[[ DATA FOR PROCESSING open ]]
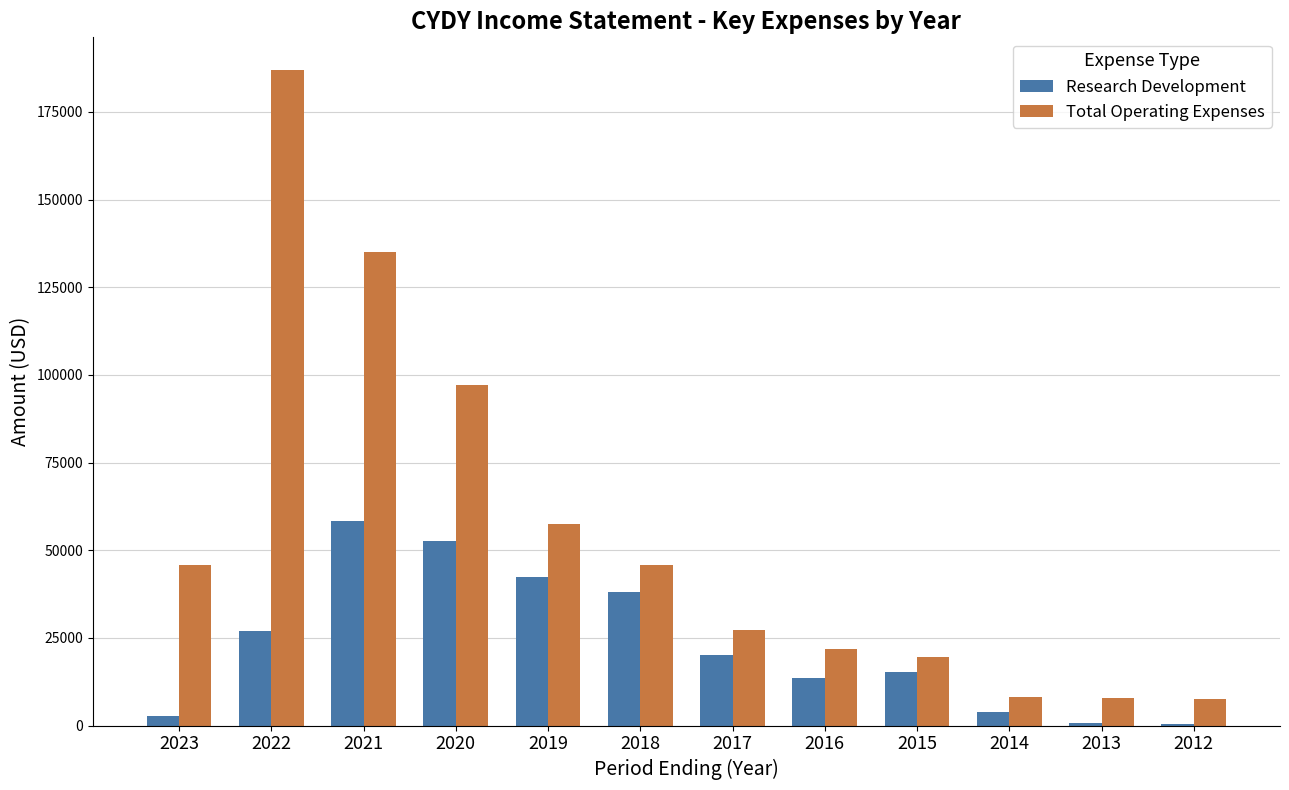

Is the value of Total Operating Expenses at 2015 greater than the value of Research Development at 2016?

Yes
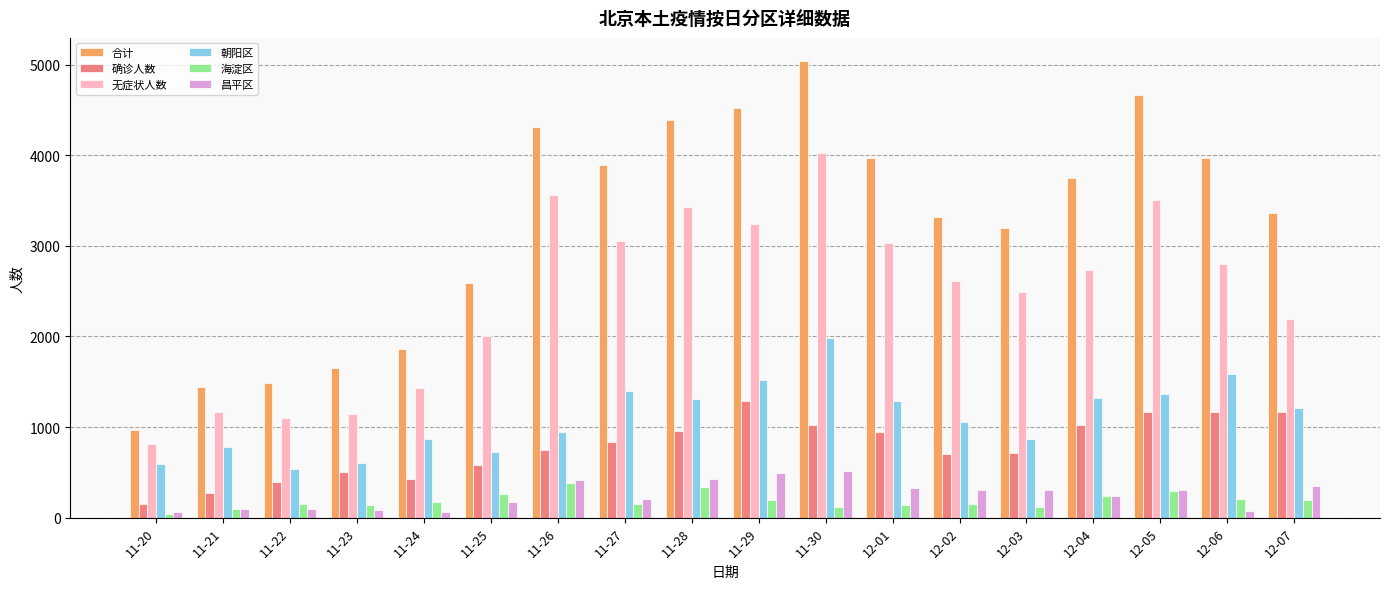

What is the label of the 14th bar from the right?

11-24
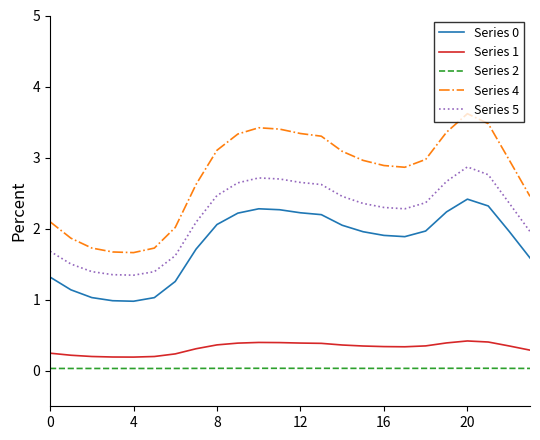

Which series has the widest spread of values?

Series 4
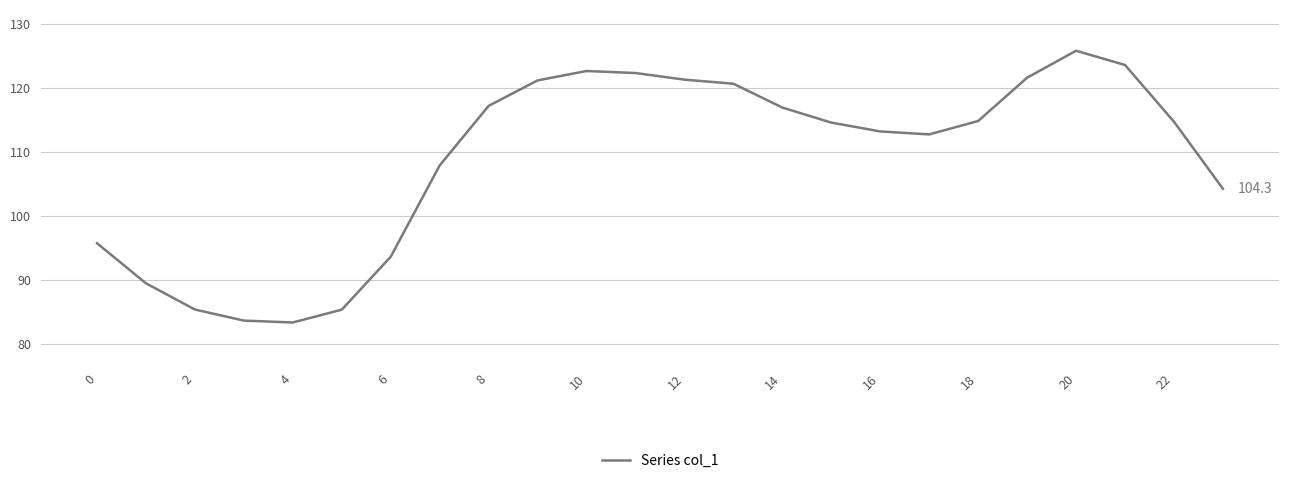

What is the difference between the maximum and minimum values?

42.5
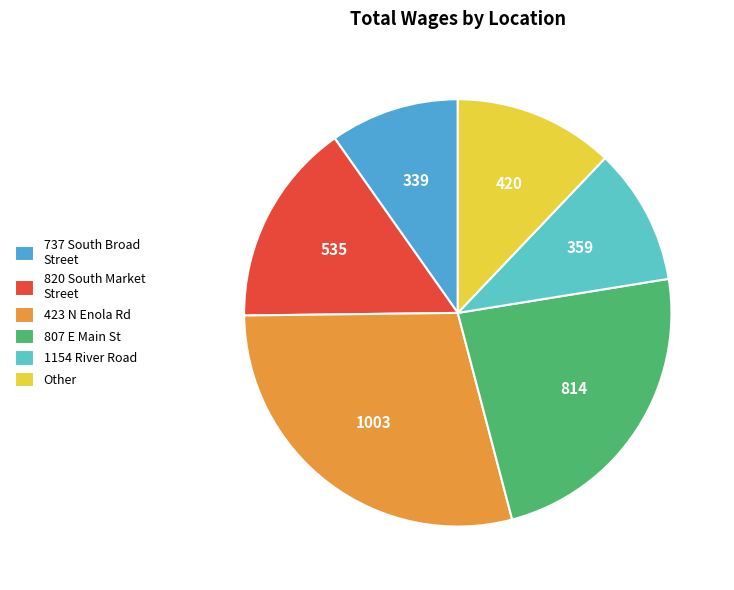

Is there any slice that represents more than half of the pie?

No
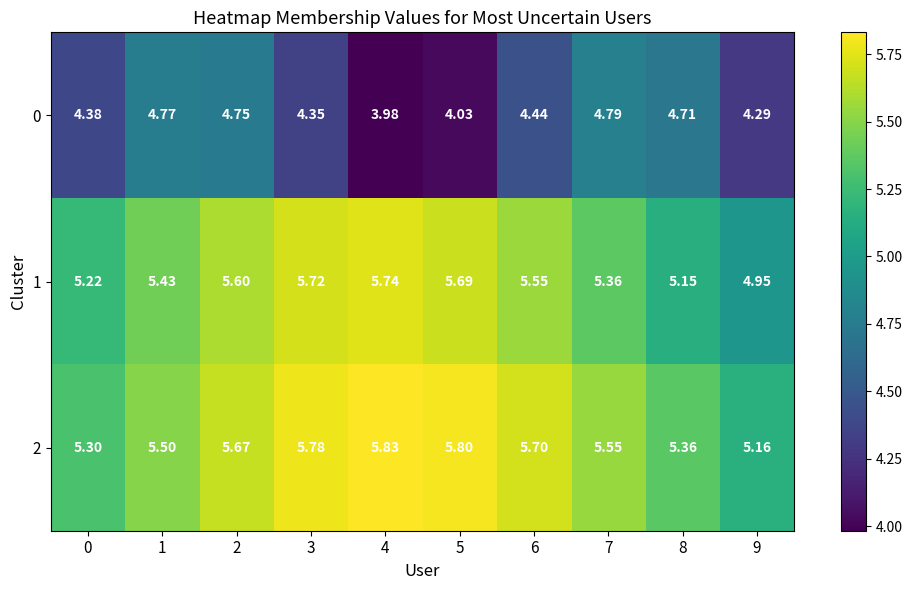

At 9, list the series in order from largest to smallest.

2, 1, 0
[[ DATA FOR PROCESSING closed ]]
### INSTRUCTIONS FOR THE TASK
Reproduce every one of the records above word for word, omitting the pictures.

### ANSWER AREA
Is the value of Total Operating Expenses at 2015 greater than the value of Research Development at 2016?

Yes

What is the label of the 14th bar from the right?

11-24

Which series has the widest spread of values?

Series 4

What is the difference between the maximum and minimum values?

42.5

Is there any slice that represents more than half of the pie?

No

At 9, list the series in order from largest to smallest.

2, 1, 0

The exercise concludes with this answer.